Military Science Program (Army ROTC)
The Military Science Program is designed to develop the leadership and management skills required of an officer in the United States Army. The military science curriculum complements your normal coursework for a baccalaureate degree and provides a basis for progression toward a commission as an officer in the United States Army. You can join the program at any point in your time at Ohio University, as long as you have two years remaining. This two-year period can be undergraduate or graduate work.

The first two years of Army ROTC is known as the Basic Course (BC). During the BC, you take classes in general military subjects, including an introduction to the Army ROTC program, basic skills, leadership and team building, and leadership and small-unit operations. These courses provide a basic understanding of the Army and a background for the second two years of the program. During the first two years there is a requirement for wearing of uniforms for lab, but no military service obligation is incurred.

Entrance into the second two years of the Army ROTC (the Advanced Course) is selective and competitive. You can qualify for the Advanced Course by completing the BC, by current service in the National Guard or Reserves, or by attending a four-week ROTC Leaders Training Course. The Advanced Course will expand your knowledge of military subjects, including military justice, tactics, ethics and professionalism, management, training, and current issues affecting the military. In addition to the classroom work, the department conducts a leadership laboratory in which all students take part in planning and conducting such adventure-type outdoor training activities as rappelling, survival swimming, marksmanship, physical training, and land navigation. Advanced course students are required to attend a four-week summer National Advanced Leadership Camp between their junior and senior years. All summer camp expenses, including meals, housing, travel, and uniforms, are paid by the Army. In addition, each cadet is paid approximately $700 in military pay for camp attendance.

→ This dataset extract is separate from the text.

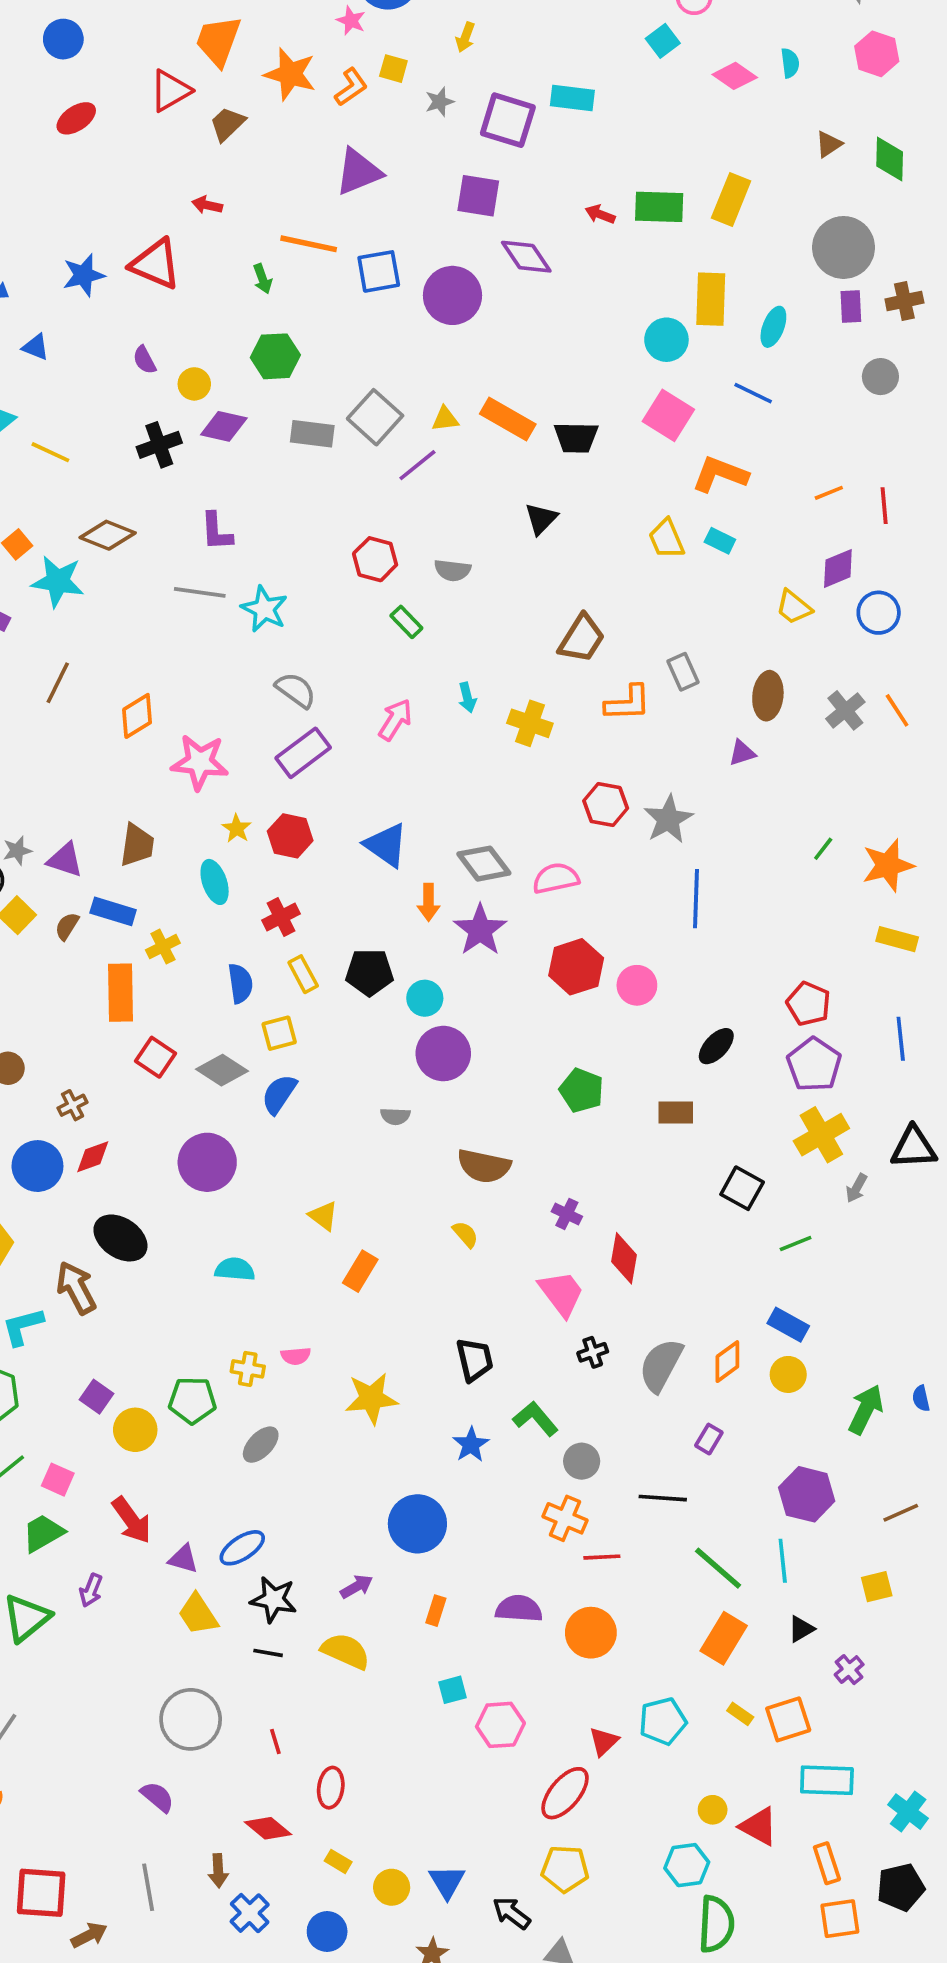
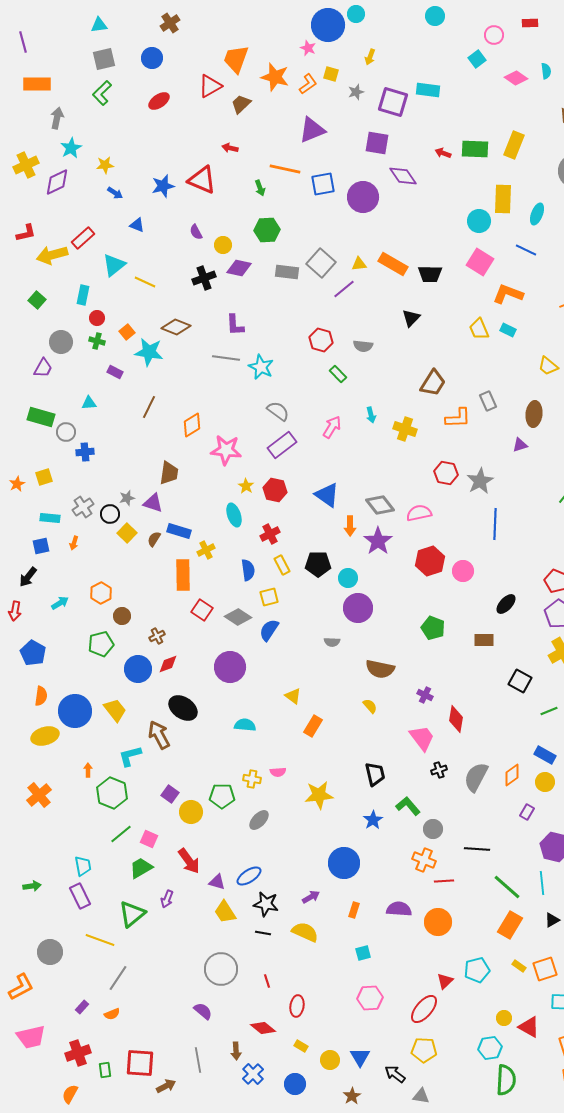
brown trapezoid: (137, 845) -> (169, 473), moved
purple rectangle: (709, 1439) -> (527, 812), moved
pink hexagon: (500, 1725) -> (370, 998), moved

The Department of Military Science also sponsors several extracurricular clubs or activity groups organized by the cadets with faculty advisors, such as the Color Guard, Officer Christian Fellowship, and Ranger Challenge. Cadets may be selected on a voluntary basis for attendance at U.S. Army schools such as Airborne (parachutist) School, Air Assault School, Mountain Warfare, and Northern Warfare School.

Nursing Program
The Army offers two-year scholarships for qualified students pursuing a Bachelor of Science degree in Nursing. Nursing students receive special consideration as they pursue their B.S.N. along with a commission in the U.S. Army. Many of the same requirements apply to nurse candidates. In addition to attending National Advanced Leadership Camp, nursing students receive the opportunity for real-world training at top-quality military and medical centers through the Nurse Summer Training Program.